不服申立て審査請求の対象について少し考えてみたい。
法は審査請求の対象を「行政庁の処分」(行政不服審査法2条)「行政庁の不作為」(法3条)と定める。
ここで「行政庁の不作為」法令に基づく申請に対してなんらの処分をしないことをいう。これは明確でわかりやすい。
では「行政庁の処分」とは何か。
判例は行政庁の法令に基づく行為のすべてを意味するものではなく公権力の主体たる国または地方公共団体が行う行為のうちその行為によって直接国民の権利義務を形成しまたはその範囲を確定する事が法律上認められているものと解している。
この定義によれば①公権力性 ②国民の権利義務に対する直接具体的な法律規律という観点から処分性が判断される。

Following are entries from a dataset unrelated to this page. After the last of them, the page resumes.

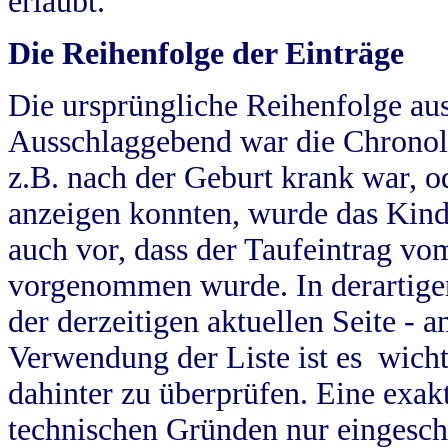
erlaubt.
Die Reihenfolge der Einträge
Die ursprüngliche Reihenfolge au
Ausschlaggebend war die Chronol
z.B. nach der Geburt krank war, od
anzeigen konnten, wurde das Kind
auch vor, dass der Taufeintrag vo
vorgenommen wurde. In derartigen
der derzeitigen aktuellen Seite -
Verwendung der Liste ist es wich
dahinter zu überprüfen. Eine exa
technischen Gründen nur eingesch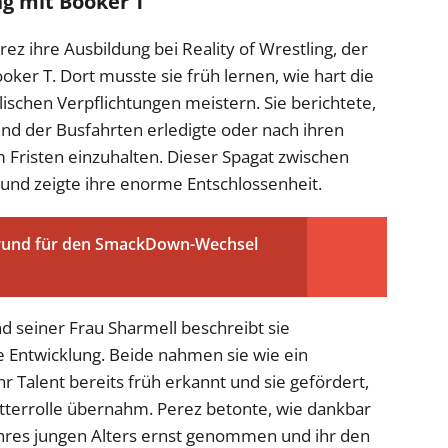
ng mit Booker T
ez ihre Ausbildung bei Reality of Wrestling, der
er T. Dort musste sie früh lernen, wie hart die
ulischen Verpflichtungen meistern. Sie berichtete,
nd der Busfahrten erledigte oder nach ihren
m Fristen einzuhalten. Dieser Spagat zwischen
 und zeigte ihre enorme Entschlossenheit.
rund für den SmackDown-Wechsel
 seiner Frau Sharmell beschreibt sie
re Entwicklung. Beide nahmen sie wie ein
hr Talent bereits früh erkannt und sie gefördert,
tterrolle übernahm. Perez betonte, wie dankbar
z ihres jungen Alters ernst genommen und ihr den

そして公権力性とは法が認めた優越的地位に基づき行政庁が法の執行としてする権力的な意思活動のことをいう。
ここで障害年金の裁定請求を考えてみれば機構が障害年金支給の判断権を有しそれに基づき障害年金の支給がなされることから①公権力性を有する。
また障害年金は支給要件を満たすことにより支給が認められる国民の権利であることから機構の判断である請求却下・棄却決定は②国民の権利義務に対する直接的具体的な法律規律といえる。
したがって裁定請求に対する請求却下・認容・棄却決定は行政庁の処分であるといえる。
では申請に対する拒否決定は行政庁の処分といえるか。
まず行政庁は申請が到達した場合遅滞なく審査を開始しなければならない。また申請が形式的要件を満たしていない場合申請者に対して補正を求めるか、申請を拒否するかの対応を取らなければならない(行政手続法7条)。
これは行政庁が審査応答を義務付けられることを意味し、申請を受理しないことや返戻が違法であることを意味する。
それゆえに申請に対する拒否決定は行政庁の処分ということができる。